Story: The Pumpkin Plant

This is a CONFIDENCE story – only when we are no longer afraid do we begin to live.

Listen to my RECORDING

Read the story below

You probably know about pumpkins; their fruits are large, round and orange in colour. You can use the flesh from a pumpkin to make a pie. Perhaps you’ve seen people take out the orangey flesh, cut a face in the outer skin and put a candle in for Halloween. You might have done that yourself.

Well this story begins with a pumpkin plant that was lovingly grown from seed until it was about ten centimetres high. The gardener prepared some ground and carefully transplanted it into the soft soil, warmed by the summer sun. As soon as the plant was put into the ground it felt happy to stretch its roots out and down; it felt the gentle summer rain moisten its leaves which, with the warmth of the sun grew strong and numerous. The small pumpkin plant loved the feel of the gardener’s hands that

held it and heard the gardener’s encouraging voice speaking to it. All this made it all the more difficult when something changed. The gardener was no longer there!
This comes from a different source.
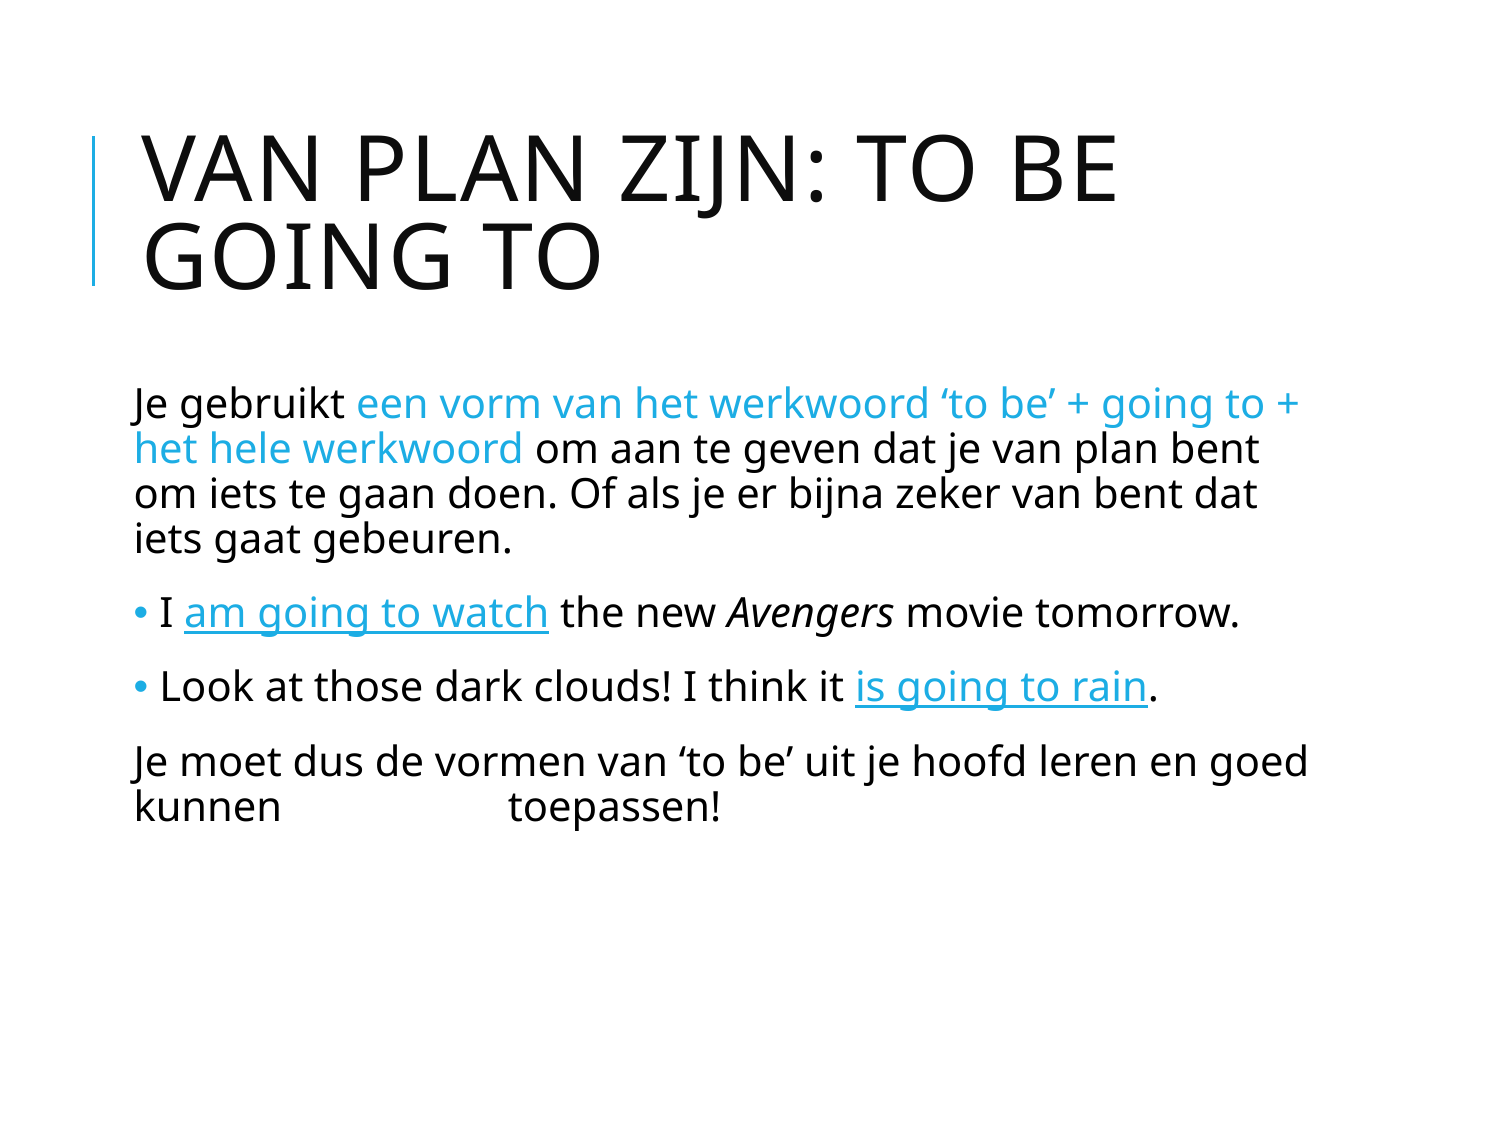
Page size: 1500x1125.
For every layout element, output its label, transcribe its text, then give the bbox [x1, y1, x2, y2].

list Je gebruikt een vorm van het werkwoord ‘to be’ + going to + het hele werkwoord om aan te geven dat je van plan bent om iets te gaan doen. Of als je er bijna zeker van bent dat iets gaat gebeuren. I am going to watch the new Avengers movie tomorrow. Look at those dark clouds! I think it is going to rain. Je moet dus de vormen van ‘to be’ uit je hoofd leren en goed kunnen toepassen! [126, 375, 1322, 1035]
title Van plan zijn: to be going to [126, 96, 1322, 342]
The plant waited and waited feeling more and more anxious. Without the gardener, anything could happen. After a while, someone else watered the pumpkin plant when it was dry, removed the weeds around the plant to keep it safe and watered in fertiliser to make it grow. So the pumpkin plant grew but it missed the gardener it had known – the feel and voice of the one who’d planted it as a seed, kept it and transplanted it so lovingly into the soil. The pumpkin’s roots were not quite as strong as they should be.

After a time, the gardener returned and tended to the plant just as before. But sometimes in that part of the country, there are storms and high winds which, when they blow across the land, made the pumpkin plant feel distressed – anxious that perhaps it could get pulled out of the ground.
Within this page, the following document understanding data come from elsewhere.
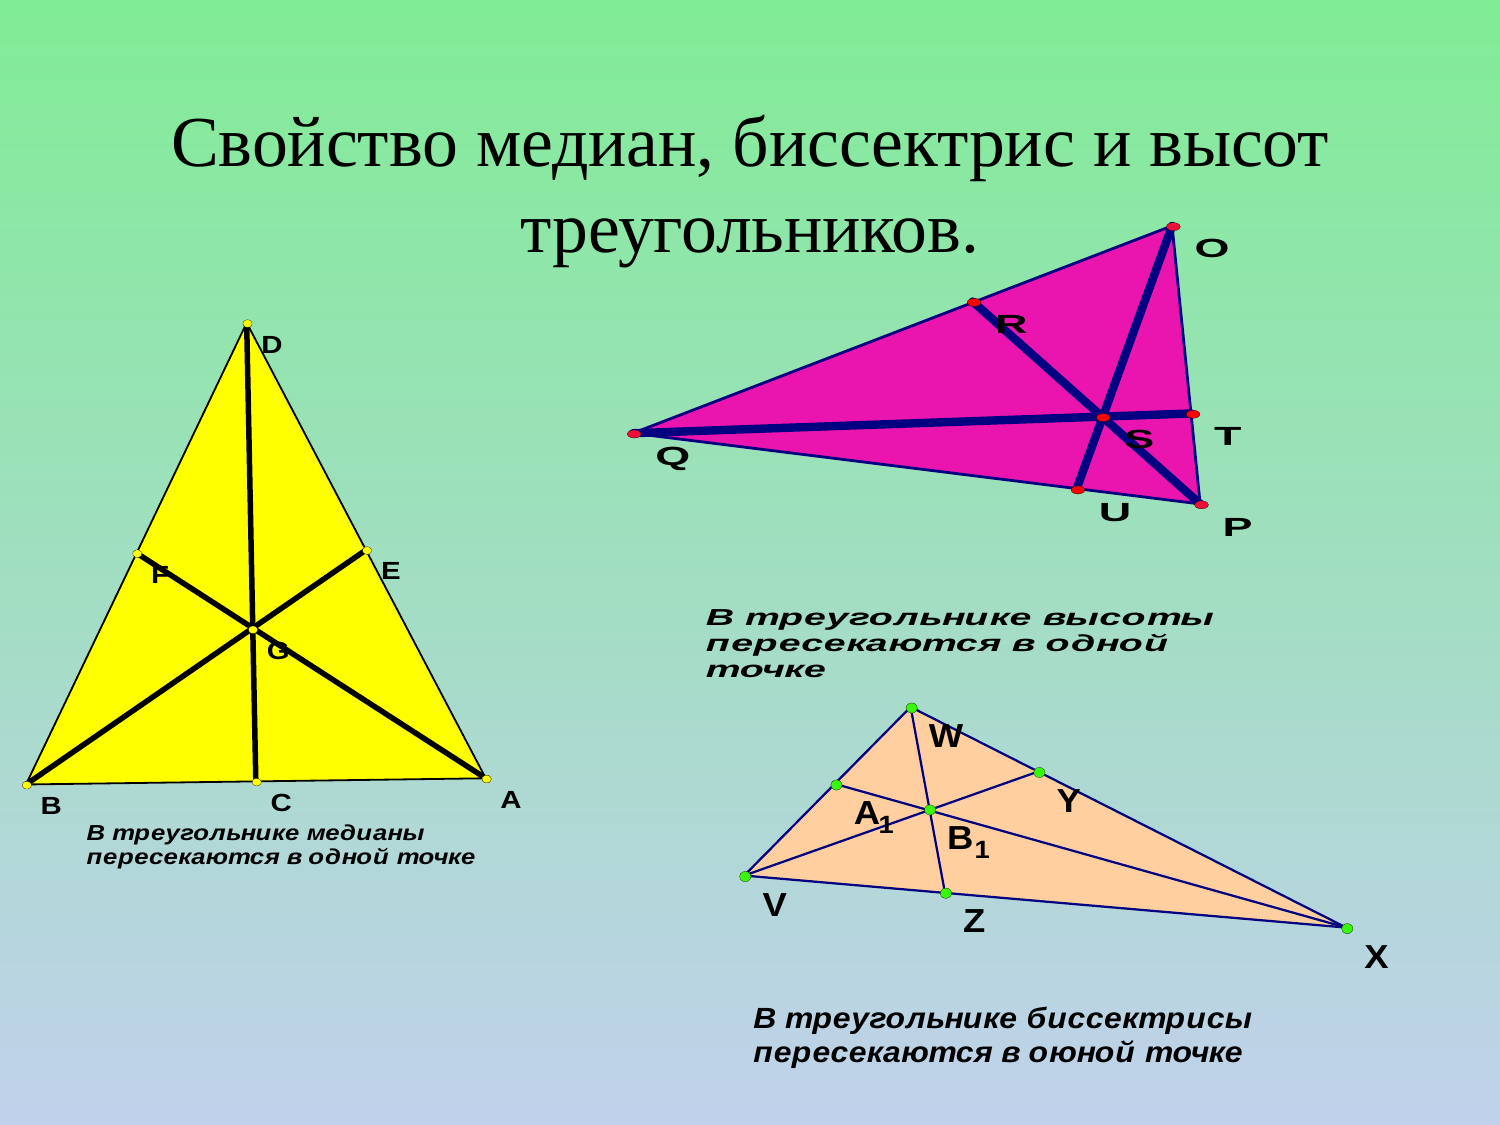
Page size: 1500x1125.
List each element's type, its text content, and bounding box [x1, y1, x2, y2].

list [596, 204, 1282, 704]
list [714, 679, 1413, 1095]
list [1, 302, 540, 889]
title Свойство медиан, биссектрис и высот треугольников. [75, 87, 1425, 275]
One day, when the wind was blowing hard, the gardener spoke to the plant:

“You are a perfect pumpkin plant. You were planted and cared for with love. The sun, rain and the nutrients in the soil will make you grow big and strong. It’s safe to put your roots deep into the soil.”

The gardener packed more soil around the base of the stalk and flattened the soil down firmly. The plant felt very safe then, however strong the wind blew.